_The records_
- Opening Delimiter -

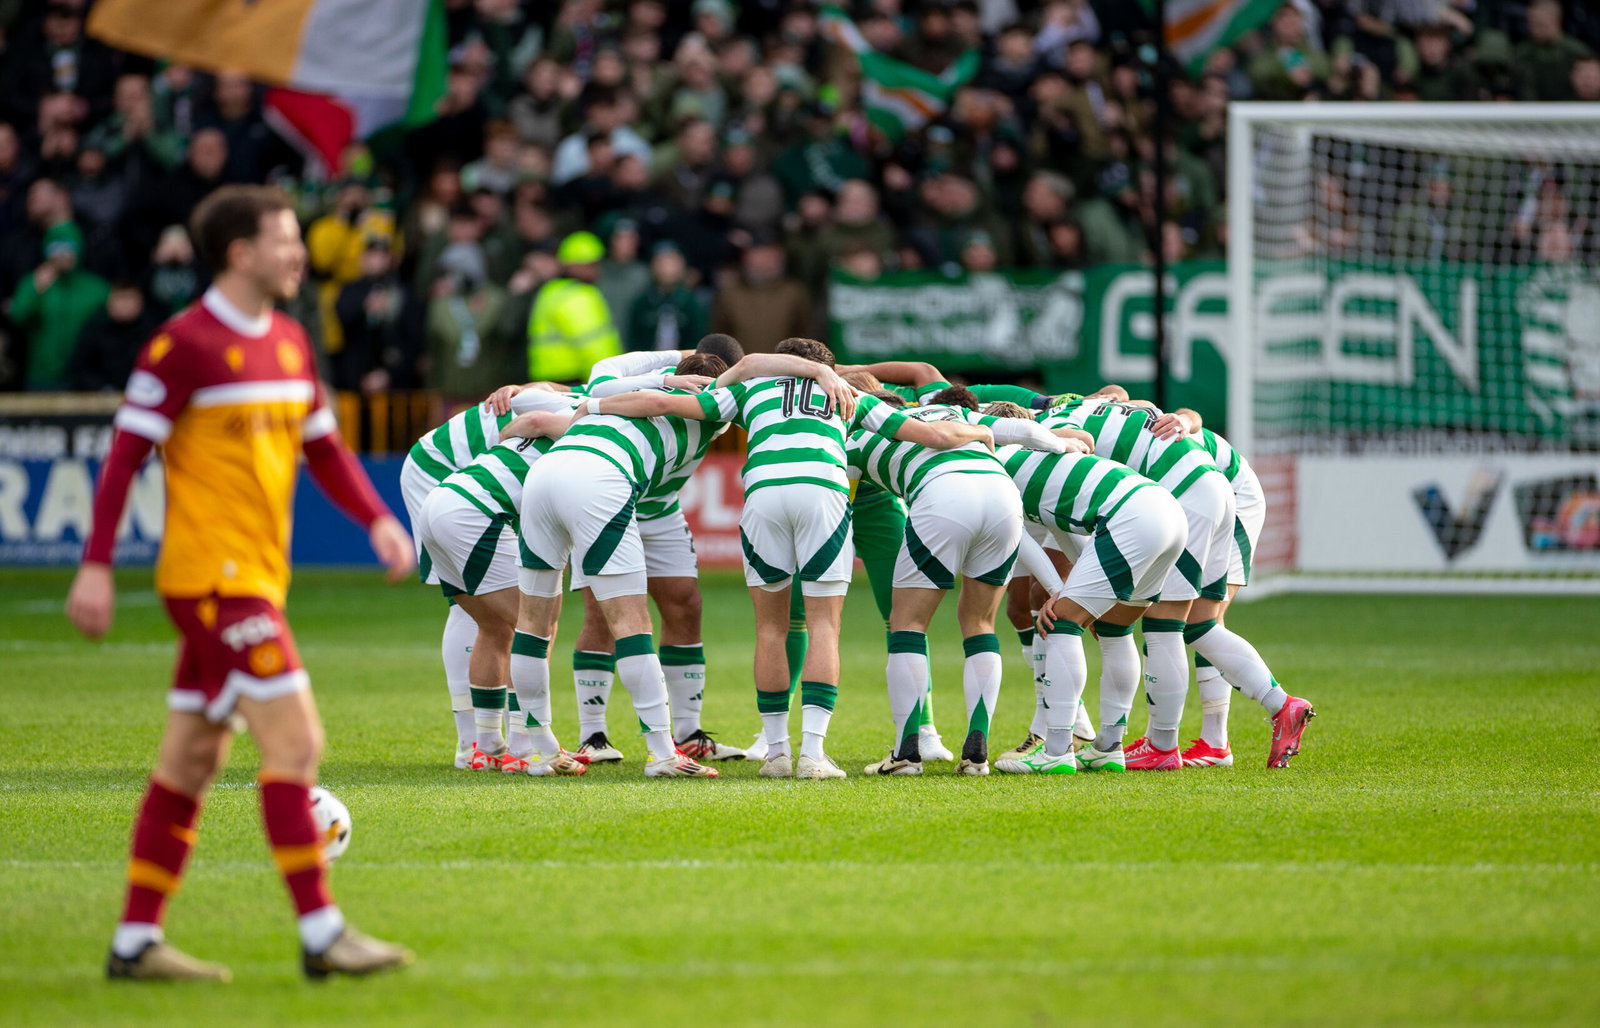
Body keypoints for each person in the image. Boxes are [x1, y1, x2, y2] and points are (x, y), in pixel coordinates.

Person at [65, 184, 414, 981]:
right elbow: (123, 456)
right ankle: (323, 933)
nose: (299, 253)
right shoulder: (182, 345)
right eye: (286, 239)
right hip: (214, 584)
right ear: (240, 253)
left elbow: (323, 449)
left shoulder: (290, 341)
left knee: (189, 762)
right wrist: (95, 565)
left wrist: (378, 520)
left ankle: (134, 944)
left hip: (257, 577)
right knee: (297, 743)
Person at [594, 338, 990, 779]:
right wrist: (979, 431)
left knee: (770, 627)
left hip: (763, 494)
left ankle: (777, 752)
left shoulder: (751, 390)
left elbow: (656, 402)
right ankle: (813, 755)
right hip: (822, 490)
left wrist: (592, 409)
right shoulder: (846, 393)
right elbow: (934, 435)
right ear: (824, 367)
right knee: (825, 624)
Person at [1042, 394, 1316, 770]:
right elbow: (1189, 414)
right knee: (1199, 624)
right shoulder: (1111, 410)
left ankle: (1165, 745)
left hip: (1203, 494)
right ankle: (1268, 713)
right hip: (1211, 490)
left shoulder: (1053, 435)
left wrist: (1077, 594)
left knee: (1167, 622)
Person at [851, 392, 1068, 776]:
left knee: (908, 624)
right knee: (981, 623)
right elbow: (1023, 430)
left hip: (941, 494)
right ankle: (977, 752)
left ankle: (906, 754)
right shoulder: (957, 412)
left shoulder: (860, 431)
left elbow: (839, 495)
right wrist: (1065, 444)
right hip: (1002, 496)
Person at [9, 221, 110, 390]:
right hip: (39, 377)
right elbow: (17, 317)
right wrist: (36, 290)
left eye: (69, 247)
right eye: (56, 248)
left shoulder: (95, 287)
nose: (63, 254)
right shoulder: (33, 282)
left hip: (82, 378)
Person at [526, 231, 623, 383]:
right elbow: (594, 345)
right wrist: (611, 380)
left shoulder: (549, 291)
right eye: (592, 264)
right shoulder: (580, 295)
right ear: (576, 266)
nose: (597, 270)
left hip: (546, 380)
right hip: (574, 379)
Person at [72, 280, 163, 392]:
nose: (124, 305)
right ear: (109, 303)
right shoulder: (95, 330)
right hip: (98, 399)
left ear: (140, 303)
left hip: (142, 396)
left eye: (129, 298)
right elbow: (82, 368)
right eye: (120, 298)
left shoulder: (152, 334)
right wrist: (102, 388)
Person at [626, 240, 708, 352]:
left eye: (673, 263)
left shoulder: (693, 304)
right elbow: (634, 340)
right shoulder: (642, 303)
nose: (667, 269)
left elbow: (699, 339)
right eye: (661, 263)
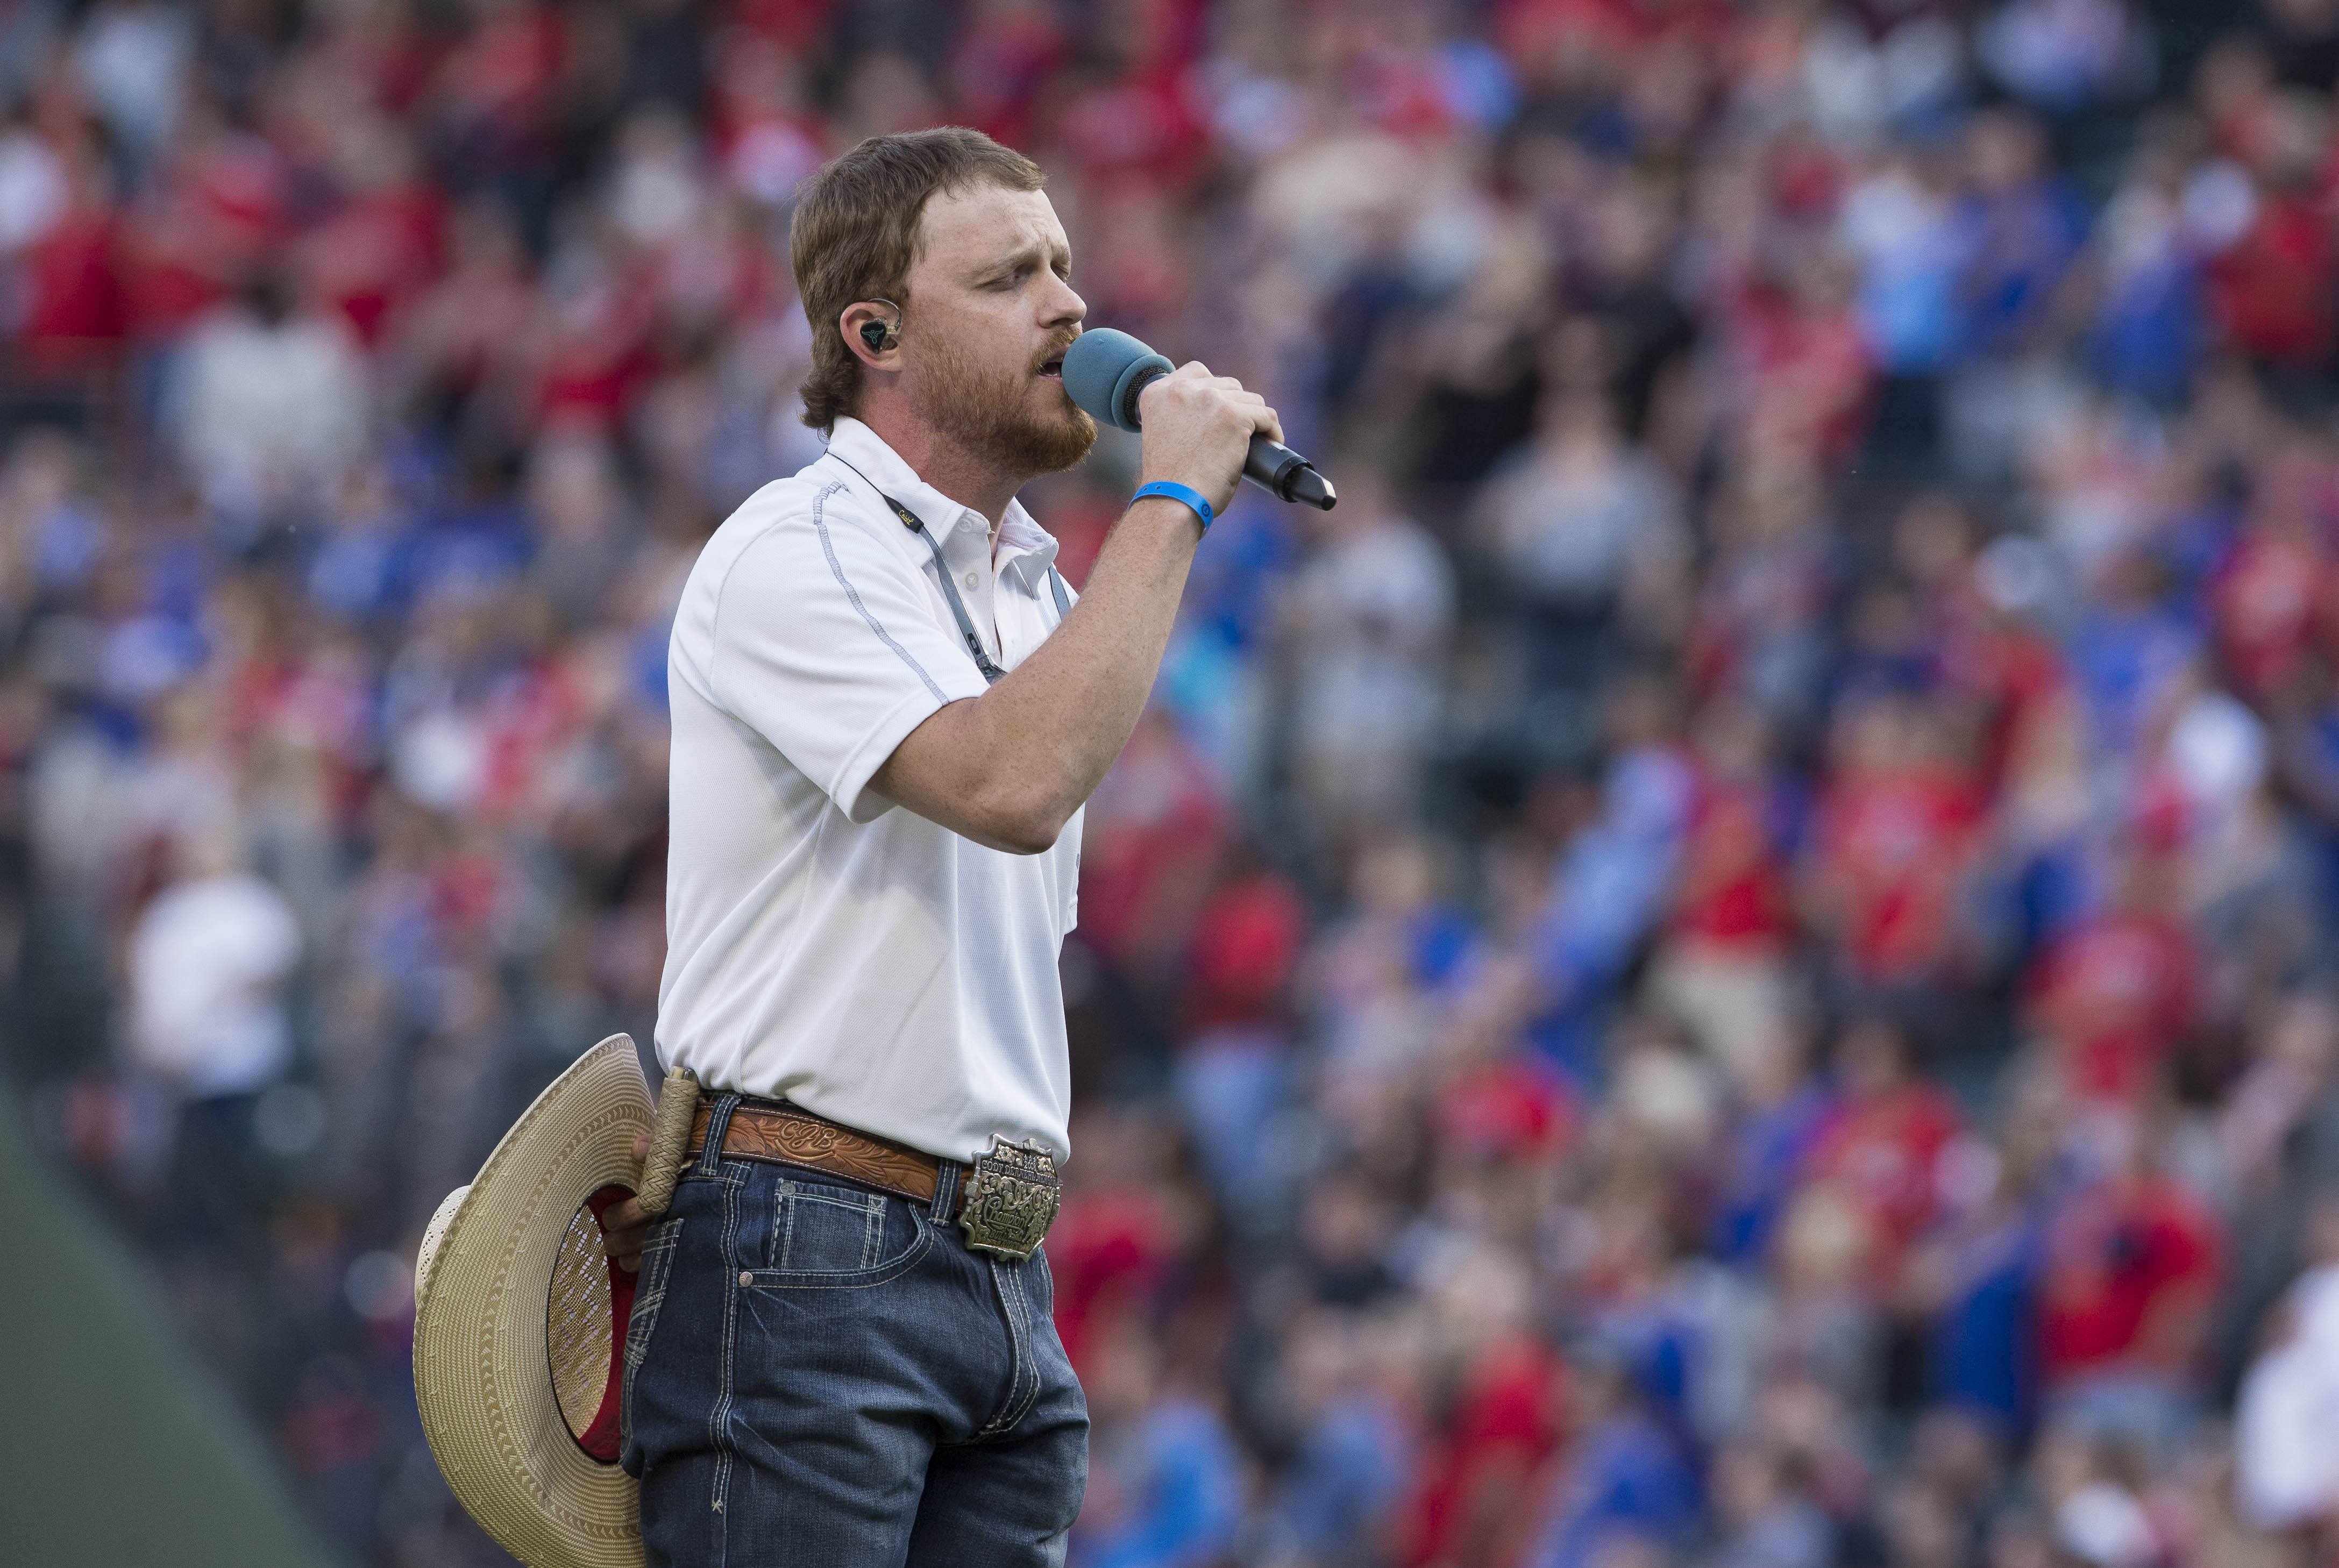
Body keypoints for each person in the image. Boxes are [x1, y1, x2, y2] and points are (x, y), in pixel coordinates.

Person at [602, 126, 1285, 1566]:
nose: (1069, 307)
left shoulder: (1038, 599)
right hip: (802, 1250)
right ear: (877, 337)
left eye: (1063, 266)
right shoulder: (797, 547)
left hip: (1000, 1273)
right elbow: (1010, 781)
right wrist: (1171, 500)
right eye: (1008, 278)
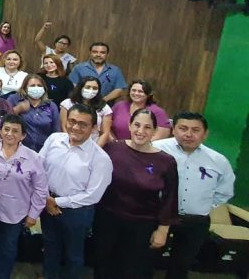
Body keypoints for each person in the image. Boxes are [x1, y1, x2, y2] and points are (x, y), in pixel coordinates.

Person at [93, 108, 178, 279]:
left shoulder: (166, 161)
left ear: (154, 131)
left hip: (142, 225)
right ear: (129, 126)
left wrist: (163, 229)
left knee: (134, 270)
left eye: (147, 127)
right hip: (107, 220)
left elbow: (170, 198)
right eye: (137, 125)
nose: (141, 131)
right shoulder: (111, 149)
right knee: (103, 267)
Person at [154, 112, 236, 279]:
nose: (188, 134)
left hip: (196, 221)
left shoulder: (218, 160)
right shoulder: (156, 149)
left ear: (205, 134)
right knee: (147, 260)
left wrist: (202, 205)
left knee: (181, 266)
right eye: (183, 128)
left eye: (195, 130)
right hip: (159, 217)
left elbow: (224, 191)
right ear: (173, 130)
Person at [39, 104, 113, 279]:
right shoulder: (54, 139)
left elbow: (93, 195)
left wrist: (56, 202)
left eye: (82, 124)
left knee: (73, 255)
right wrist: (46, 198)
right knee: (50, 248)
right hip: (47, 204)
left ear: (93, 128)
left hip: (77, 213)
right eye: (72, 121)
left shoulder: (100, 158)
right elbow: (38, 168)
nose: (75, 127)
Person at [0, 115, 48, 279]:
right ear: (0, 131)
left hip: (15, 213)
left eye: (15, 131)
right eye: (6, 129)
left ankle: (3, 275)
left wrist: (33, 214)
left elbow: (40, 189)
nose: (10, 134)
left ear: (23, 135)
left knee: (8, 247)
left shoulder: (33, 157)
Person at [7, 74, 61, 152]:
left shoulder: (51, 106)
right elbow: (4, 121)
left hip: (43, 151)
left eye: (39, 85)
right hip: (18, 150)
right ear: (25, 88)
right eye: (32, 86)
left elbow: (56, 132)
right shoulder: (14, 99)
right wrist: (18, 109)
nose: (36, 88)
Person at [61, 76, 113, 146]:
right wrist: (70, 144)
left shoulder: (104, 108)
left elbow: (105, 133)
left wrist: (95, 149)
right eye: (88, 87)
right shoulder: (67, 103)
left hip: (93, 144)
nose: (91, 90)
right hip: (69, 143)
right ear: (81, 88)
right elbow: (64, 126)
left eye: (95, 88)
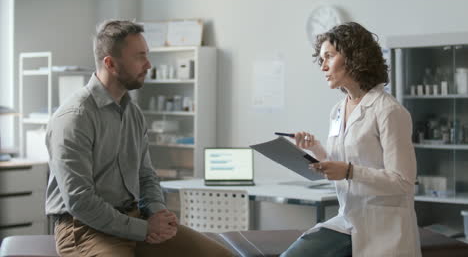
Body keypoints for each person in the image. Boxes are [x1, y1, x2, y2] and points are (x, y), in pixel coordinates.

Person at [45, 20, 234, 257]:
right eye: (140, 57)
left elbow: (146, 175)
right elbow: (80, 201)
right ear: (111, 64)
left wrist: (157, 214)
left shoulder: (132, 112)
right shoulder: (74, 118)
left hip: (134, 217)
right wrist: (143, 229)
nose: (148, 65)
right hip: (85, 227)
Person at [281, 22, 421, 257]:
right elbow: (342, 165)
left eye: (329, 57)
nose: (323, 66)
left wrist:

- Closing Delimiter -

_Task item_
All entries above are to be restated exactly, with every image omitted.

_Solution_
Body keypoints for each person in the image. Boxes are [x1, y1, x2, y2] and points are (x, y), in pixel coordinates.

Person at [65, 184, 414, 981]:
right elbow: (123, 456)
right ankle: (323, 933)
nose: (299, 253)
right shoulder: (182, 345)
right eye: (286, 239)
right hip: (214, 584)
right ear: (240, 253)
left elbow: (323, 449)
left shoulder: (290, 341)
left knee: (189, 762)
right wrist: (95, 565)
left wrist: (378, 520)
left ankle: (134, 944)
left hip: (257, 577)
right knee: (297, 743)
Person at [594, 338, 990, 779]:
right wrist: (979, 431)
left knee: (770, 627)
left hip: (763, 494)
left ankle: (777, 752)
left shoulder: (751, 390)
left elbow: (656, 402)
right ankle: (813, 755)
right hip: (822, 490)
left wrist: (592, 409)
right shoulder: (846, 393)
right elbow: (934, 435)
right ear: (824, 367)
right knee: (825, 624)
Person at [1042, 394, 1316, 770]:
right elbow: (1189, 414)
right knee: (1199, 624)
right shoulder: (1111, 410)
left ankle: (1165, 745)
left hip: (1203, 494)
right ankle: (1268, 713)
right hip: (1211, 490)
left shoulder: (1053, 435)
left wrist: (1077, 594)
left knee: (1167, 622)
Person at [851, 392, 1068, 776]:
left knee: (908, 624)
right knee: (981, 623)
right elbow: (1023, 430)
left hip: (941, 494)
right ankle: (977, 752)
left ankle: (906, 754)
right shoulder: (957, 412)
left shoulder: (860, 431)
left elbow: (839, 495)
right wrist: (1065, 444)
right hip: (1002, 496)
Person at [9, 221, 110, 390]:
right hip: (39, 377)
right elbow: (17, 317)
right wrist: (36, 290)
left eye: (69, 247)
right eye: (56, 248)
left shoulder: (95, 287)
nose: (63, 254)
right shoulder: (33, 282)
left hip: (82, 378)
Person at [526, 231, 623, 383]:
right elbow: (594, 345)
right wrist: (611, 380)
left shoulder: (549, 291)
right eye: (592, 264)
right shoulder: (580, 295)
right ear: (576, 266)
nose: (597, 270)
left hip: (546, 380)
right hip: (574, 379)
Person at [72, 280, 163, 392]:
nose: (124, 305)
right ear: (109, 303)
right shoulder: (95, 330)
right hip: (98, 399)
left ear: (140, 303)
left hip: (142, 396)
left eye: (129, 298)
right elbow: (82, 368)
right eye: (120, 298)
left shoulder: (152, 334)
right wrist: (102, 388)
Person at [626, 240, 708, 352]:
left eye: (673, 263)
left shoulder: (693, 304)
right elbow: (634, 340)
right shoulder: (642, 303)
nose: (667, 269)
left elbow: (699, 339)
right eye: (661, 263)
Body keypoints for each person in the image. Boxes are [x1, y1, x2, y2] and points are (x, y), in pixel coordinates.

Person at [602, 126, 1285, 1566]:
nose: (1069, 307)
left shoulder: (1038, 599)
right hip: (802, 1250)
right ear: (877, 337)
left eye: (1063, 266)
right shoulder: (797, 547)
left hip: (1000, 1273)
right elbow: (1010, 781)
right wrist: (1171, 500)
right eye: (1008, 278)
Body keypoints for each person in the image. Boxes are [x1, y1, x2, y2] and points are (x, y), in pixel coordinates.

Person at [93, 108, 178, 279]:
left shoulder: (166, 161)
left ear: (154, 131)
left hip: (142, 225)
right ear: (129, 126)
left wrist: (163, 229)
left knee: (134, 270)
left eye: (147, 127)
right hip: (107, 220)
left elbow: (170, 198)
right eye: (137, 125)
nose: (141, 131)
right shoulder: (111, 149)
right knee: (103, 267)
Person at [154, 112, 236, 279]:
nose: (188, 134)
left hip: (196, 221)
left shoulder: (218, 160)
right shoulder: (156, 149)
left ear: (205, 134)
right knee: (147, 260)
left wrist: (202, 205)
left knee: (181, 266)
right eye: (183, 128)
left eye: (195, 130)
right hip: (159, 217)
left elbow: (224, 191)
right ear: (173, 130)
Person at [39, 104, 113, 279]:
right shoulder: (54, 139)
left elbow: (93, 195)
left wrist: (56, 202)
left eye: (82, 124)
left knee: (73, 255)
right wrist: (46, 198)
right knee: (50, 248)
right hip: (47, 204)
left ear: (93, 128)
left hip: (77, 213)
right eye: (72, 121)
left shoulder: (100, 158)
right elbow: (38, 168)
nose: (75, 127)
Person at [0, 115, 48, 279]:
right ear: (0, 131)
left hip: (15, 213)
left eye: (15, 131)
right eye: (6, 129)
left ankle: (3, 275)
left wrist: (33, 214)
left elbow: (40, 189)
nose: (10, 134)
left ear: (23, 135)
left knee: (8, 247)
left shoulder: (33, 157)
Person at [7, 74, 61, 152]:
left shoulder: (51, 106)
right elbow: (4, 121)
left hip: (43, 151)
left eye: (39, 85)
right hip: (18, 150)
right ear: (25, 88)
right eye: (32, 86)
left elbow: (56, 132)
right shoulder: (14, 99)
right wrist: (18, 109)
nose: (36, 88)
Person at [61, 76, 113, 146]:
right wrist: (70, 144)
left shoulder: (104, 108)
left elbow: (105, 133)
left wrist: (95, 149)
right eye: (88, 87)
right shoulder: (67, 103)
left hip: (93, 144)
nose: (91, 90)
right hip: (69, 143)
right ear: (81, 88)
right elbow: (64, 126)
left eye: (95, 88)
Body keypoints for each person in the image. Boxes are [x1, y1, x2, y2] and points are (x, y), in pixel coordinates.

Person at [45, 20, 234, 257]:
right eye: (140, 57)
left elbow: (146, 175)
right elbow: (80, 201)
right ear: (111, 64)
left wrist: (157, 214)
left shoulder: (132, 112)
right shoulder: (74, 118)
left hip: (134, 217)
right wrist: (143, 229)
nose: (148, 65)
right hip: (85, 227)
Person at [281, 22, 421, 257]:
right elbow: (342, 165)
left eye: (329, 57)
nose: (323, 66)
left wrist:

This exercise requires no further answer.